> [Textauszug]:

========================================================================

Dann ist es schon so, dass ich mich frage - und ich finde
es auch ignorant, wenn man das nicht tut -, für wen ich
schreibe. Es kann vielleicht Gründe für diese Ignoranz
geben, aber darüber müssten wir dann diskutieren.
Ich glaube schon, dass man einen Leser vor Augen haben muss.
Das können sehr verschiedene sein. Das kann der beste
Freund, die beste Freundin sein. es kann der Redakteur sein.
Es können aber auch mögliche Kinogänger sein.
Und wenn ich in einer bestimmten Zeitung schreibe, scheint
mir das ein legitimes Anliegen zu sein, dass man sich auch
auf die Leser dieser Zeitung einstellt. Aber auch da geht
es gleich noch mit einer anderen Frage los: Schreibe ich nun
für die die den Film gesehen haben, denen ich nun sozusagen
einen Mehrwert zusätzlich zum Kinobesuch gebe, Handwerkszeug,
Ideen, Maßstäbe gebe, um den Film noch anders zu
beurteilen. Oder einfach Einfälle von mir, zu denen ich
sagen würde: Die sind zumindest als Einfälle interessant.
Da wabert mir etwas im Kopf herum, auch noch Tage danach,
und insofern teile ich das jetzt mal anderen mit - sozusagen
eher als Experiment, als Anregung zum Weiterdenken, auch dagegen-andenken.
Man gibt ihnen etwas Zusätzliches, mit dem sie jetzt
auf diesen Film auch noch anders schauen, auch anders darüber
nachdenken.
Oder sind es Leute, denen ich sagen will, ob sich der Kinobesuch
FÜR SIE lohnt? Was ich auch für ein legitimes Anliegen
halte.
Oder will ich für den Filmemacher was tun? Oder gegen
den Filmemacher? Ich will gar nicht darumherumlügen,
dass nicht auch dies beides der Fall ist. Es gibt Filme, die
sind mir aus irgendeinem Grund sympathisch, oder die, die
den gemacht haben. Da gibt es dann Gründe, warum ich
finde: Es sollten mehr Leute in diesen Film hineingehen. Oder
ich denke: Hoffentlich geht da niemand rein. Das ist alles
Dreck und es wäre am besten, wenn das gar nicht gezeigt
würde.
Solche Haltungen können auch Motivationen sein, überhaupt
einen Text zu schreiben.

========================================================================

> [Angezeigte Zeilen]:
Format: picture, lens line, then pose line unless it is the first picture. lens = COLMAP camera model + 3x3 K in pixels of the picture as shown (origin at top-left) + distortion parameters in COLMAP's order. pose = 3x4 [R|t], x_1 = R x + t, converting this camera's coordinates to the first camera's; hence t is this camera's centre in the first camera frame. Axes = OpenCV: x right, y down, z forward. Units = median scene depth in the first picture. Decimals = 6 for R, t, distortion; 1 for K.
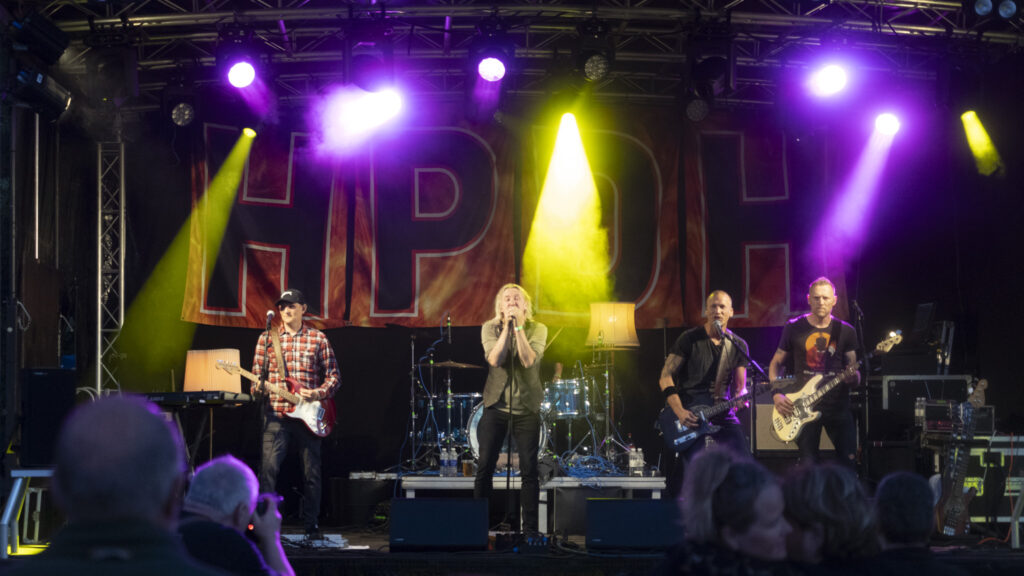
lens RADIAL K [[2165.2, 0, 512.0], [0, 2165.2, 288.0], [0, 0, 1]] dist [-0.051400, -0.045721]
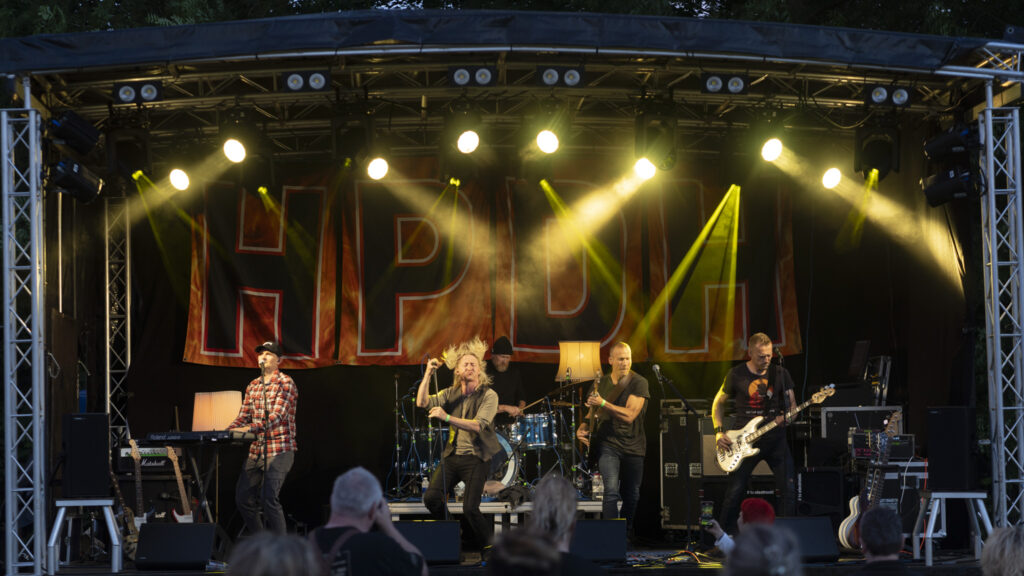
lens RADIAL K [[2519.1, 0, 512.0], [0, 2519.1, 288.0], [0, 0, 1]] dist [-0.100245, -0.091970]
pose [[0.999934, -0.011015, -0.003322, 0.016967], [0.011019, 0.999939, 0.001229, -0.022424], [0.003309, -0.001266, 0.999994, -0.270334]]
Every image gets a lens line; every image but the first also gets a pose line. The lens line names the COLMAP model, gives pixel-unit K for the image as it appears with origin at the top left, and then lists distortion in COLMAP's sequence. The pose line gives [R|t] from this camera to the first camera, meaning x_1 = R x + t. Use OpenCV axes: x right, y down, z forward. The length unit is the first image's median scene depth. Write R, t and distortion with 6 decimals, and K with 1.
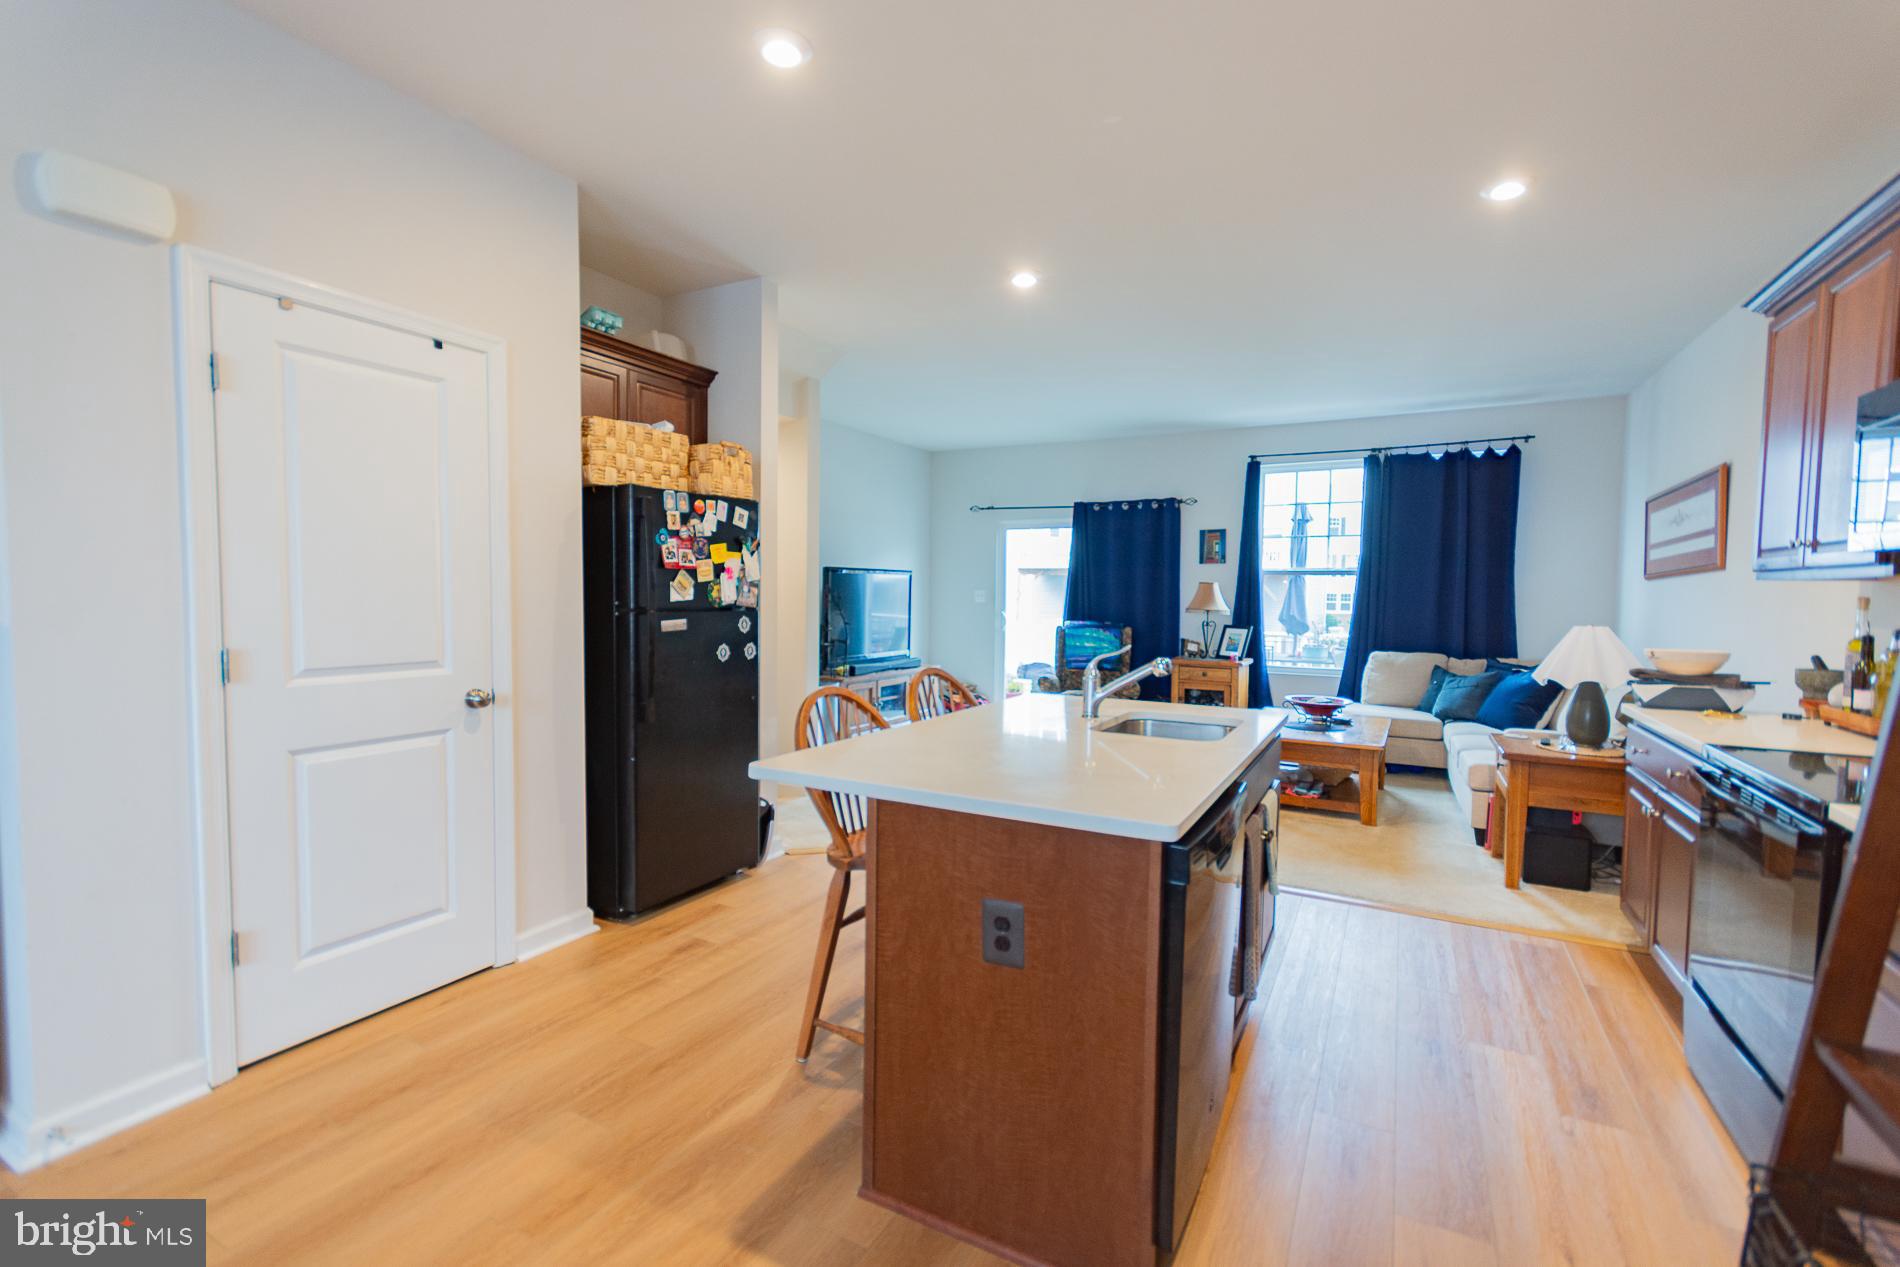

========================================================================

> [Arbeitsauftrag]: Schreiben Sie aus dem Textauszug über das Schreiben von Filmkritiken die Stelle von "Da wabert mir" bis "Weiterdenken, auch dagegen-andenken." wortgetreu ab.

> [Ergebnis]:
Da wabert mir etwas im Kopf herum, auch noch Tage danach,
und insofern teile ich das jetzt mal anderen mit - sozusagen
eher als Experiment, als Anregung zum Weiterdenken, auch dagegen-andenken.